L’autre grand tournant à mentionner est l’ouverture de la Cité de la culture. Une cité qui a tout « monopolisé » pour certains, mais force est de croire qu’elle a également créé ses propres pôles (Dar Erriwaya, Musée de l’art Moderne et l’Opéra). Notons que pour la première fois, depuis la fermeture du Centre national de la danse à Borj Louzir (1990-1996), on assiste à la création d’un pôle de la danse et on croit savoir que c’est le seul lieu de formation étatique pour cet art. Une cité qui constitue le modèle de cette dynamique artistique réussie somme toute et vue sous cet angle. Mais la culture est-elle uniquement une dynamique artistique ? A notre sens, le talon d’Achille de la culture en Tunisie c’est qu’elle fait justement et uniquement dans la dynamique sans que celle-ci soit associée, harmonisée et fondue avec une dynamique anthropologique et sociale. Le travail entre la culture, l’éducation nationale et les médias est presque totalement absent, ou n’est pas intrinsèque au fait culturel.
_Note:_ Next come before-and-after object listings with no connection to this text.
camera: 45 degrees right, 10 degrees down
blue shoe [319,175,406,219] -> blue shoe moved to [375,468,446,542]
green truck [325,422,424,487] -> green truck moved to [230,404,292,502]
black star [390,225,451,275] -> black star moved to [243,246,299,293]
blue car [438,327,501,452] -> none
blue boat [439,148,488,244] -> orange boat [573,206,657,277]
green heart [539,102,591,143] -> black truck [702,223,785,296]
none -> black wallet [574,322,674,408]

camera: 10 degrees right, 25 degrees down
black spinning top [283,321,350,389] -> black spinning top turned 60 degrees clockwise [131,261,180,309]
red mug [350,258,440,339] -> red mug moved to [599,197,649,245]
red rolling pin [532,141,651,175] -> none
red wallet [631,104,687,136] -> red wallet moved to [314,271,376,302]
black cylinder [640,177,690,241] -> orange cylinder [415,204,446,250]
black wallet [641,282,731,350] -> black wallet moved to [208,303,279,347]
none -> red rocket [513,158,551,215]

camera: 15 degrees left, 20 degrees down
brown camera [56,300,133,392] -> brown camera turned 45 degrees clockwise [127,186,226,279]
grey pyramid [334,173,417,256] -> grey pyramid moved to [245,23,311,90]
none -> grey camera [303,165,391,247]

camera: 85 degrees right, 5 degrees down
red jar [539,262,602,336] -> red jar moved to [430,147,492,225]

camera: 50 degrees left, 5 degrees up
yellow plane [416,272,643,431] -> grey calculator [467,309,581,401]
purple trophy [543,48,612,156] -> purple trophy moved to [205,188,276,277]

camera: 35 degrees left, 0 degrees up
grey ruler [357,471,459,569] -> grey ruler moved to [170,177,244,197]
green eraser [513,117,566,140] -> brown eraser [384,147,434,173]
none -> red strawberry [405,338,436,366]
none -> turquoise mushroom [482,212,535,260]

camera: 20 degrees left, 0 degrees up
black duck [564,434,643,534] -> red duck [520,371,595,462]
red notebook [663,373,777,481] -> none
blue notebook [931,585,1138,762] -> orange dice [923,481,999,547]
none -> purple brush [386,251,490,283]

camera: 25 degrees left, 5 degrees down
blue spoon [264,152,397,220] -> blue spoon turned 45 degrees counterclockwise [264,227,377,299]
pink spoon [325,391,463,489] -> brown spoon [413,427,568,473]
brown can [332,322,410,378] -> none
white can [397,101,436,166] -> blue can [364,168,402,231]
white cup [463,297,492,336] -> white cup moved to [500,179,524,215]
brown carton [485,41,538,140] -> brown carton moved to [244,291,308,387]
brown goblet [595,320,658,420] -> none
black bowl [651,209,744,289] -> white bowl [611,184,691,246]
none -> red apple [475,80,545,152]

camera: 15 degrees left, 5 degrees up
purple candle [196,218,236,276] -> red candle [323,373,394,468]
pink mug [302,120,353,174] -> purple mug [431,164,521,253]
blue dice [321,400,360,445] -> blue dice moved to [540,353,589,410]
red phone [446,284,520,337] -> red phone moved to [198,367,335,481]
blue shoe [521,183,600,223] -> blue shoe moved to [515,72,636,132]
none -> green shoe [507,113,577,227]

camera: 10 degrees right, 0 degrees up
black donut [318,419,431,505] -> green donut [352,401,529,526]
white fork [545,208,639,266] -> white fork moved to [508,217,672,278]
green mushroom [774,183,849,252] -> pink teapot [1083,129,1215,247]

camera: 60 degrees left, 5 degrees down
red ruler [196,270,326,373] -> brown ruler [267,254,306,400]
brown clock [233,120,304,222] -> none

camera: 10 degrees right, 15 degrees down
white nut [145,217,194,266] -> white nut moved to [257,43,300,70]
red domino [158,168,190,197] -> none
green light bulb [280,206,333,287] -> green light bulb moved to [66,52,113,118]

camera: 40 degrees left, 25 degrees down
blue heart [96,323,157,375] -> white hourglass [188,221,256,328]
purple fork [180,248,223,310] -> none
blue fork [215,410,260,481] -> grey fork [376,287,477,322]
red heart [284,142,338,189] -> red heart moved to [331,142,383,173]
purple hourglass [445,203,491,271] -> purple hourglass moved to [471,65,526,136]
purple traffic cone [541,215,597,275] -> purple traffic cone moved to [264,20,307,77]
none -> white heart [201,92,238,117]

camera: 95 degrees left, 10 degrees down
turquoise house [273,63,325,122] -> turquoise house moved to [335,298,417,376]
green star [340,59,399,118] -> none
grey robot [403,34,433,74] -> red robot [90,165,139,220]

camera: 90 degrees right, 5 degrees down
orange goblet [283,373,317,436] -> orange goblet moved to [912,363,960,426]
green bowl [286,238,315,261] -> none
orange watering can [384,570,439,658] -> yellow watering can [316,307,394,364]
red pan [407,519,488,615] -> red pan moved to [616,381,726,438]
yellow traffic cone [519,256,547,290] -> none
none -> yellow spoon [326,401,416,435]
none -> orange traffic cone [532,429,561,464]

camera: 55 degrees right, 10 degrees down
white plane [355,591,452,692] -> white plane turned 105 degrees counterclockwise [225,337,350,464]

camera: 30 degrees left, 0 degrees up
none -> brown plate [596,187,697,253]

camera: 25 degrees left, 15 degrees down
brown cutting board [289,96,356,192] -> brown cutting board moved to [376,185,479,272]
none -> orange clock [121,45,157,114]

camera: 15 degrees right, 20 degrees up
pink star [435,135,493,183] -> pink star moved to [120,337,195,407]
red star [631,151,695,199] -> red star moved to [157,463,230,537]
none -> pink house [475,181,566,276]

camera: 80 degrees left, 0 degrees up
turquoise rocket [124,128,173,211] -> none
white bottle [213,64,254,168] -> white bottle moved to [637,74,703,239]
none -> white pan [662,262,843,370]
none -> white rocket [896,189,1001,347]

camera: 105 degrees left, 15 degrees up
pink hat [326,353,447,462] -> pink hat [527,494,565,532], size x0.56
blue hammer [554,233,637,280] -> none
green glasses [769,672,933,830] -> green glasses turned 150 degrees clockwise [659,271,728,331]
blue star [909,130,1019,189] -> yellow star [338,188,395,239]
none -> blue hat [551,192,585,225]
Il ne suffit pas d’enseigner le dessin ou la musique à l’école, d’aucuns pensent qu’il faut enseigner l’éducation à la culture pour faire prendre conscience aux jeunes de l’importance de «ce qui reste lorsqu’on a tout oublié» selon la formule de Emile Henriot, mais aussi de leur inculquer le fait que la culture construit l’identité. C’est là que réside peut-être la réponse à ces questions : pourquoi la Cité de la culture attire-t-elle toujours le même public constitué essentiellement d’adultes qu’on ne retrouve pas dans les périphéries? Pourquoi avec tant de festivals et d’activités culturelles, il y a tant de violences verbales, d’incivismes et de manque de communication dans le pays ? Pourquoi le taux d’abandon scolaire et d’illettrisme est-il en train de grimper ?

A notre humble avis,la politique artistique n’est pas la politique culturelle. Cette dernière se base sur la mise en cohérence de plusieurs piliers, dont l’éducation nationale, les médias publics et privés pour que le propos des communicateurs ne baisse pas trop bas la barre. Ente les attaques et les menaces sur l’art en 2011 et aujourd’hui, des progrès ont été certes réalisés, mais il est temps d’appliquer une politique culturelle basée sur la cohérence pour la construction d’un projet de société… L’autre débat qui secoue, aujourd’hui, le monde de la culture tourne autour de « l’idéologisation » de cette politique culturelle, aussi bien pour le théâtre que pour le cinéma, ou la musique. Que sera demain, par exemple, le contenu de nos films, surtout si la génération de cinéastes porteurs de conscience politique se réduit comme peau de chagrin?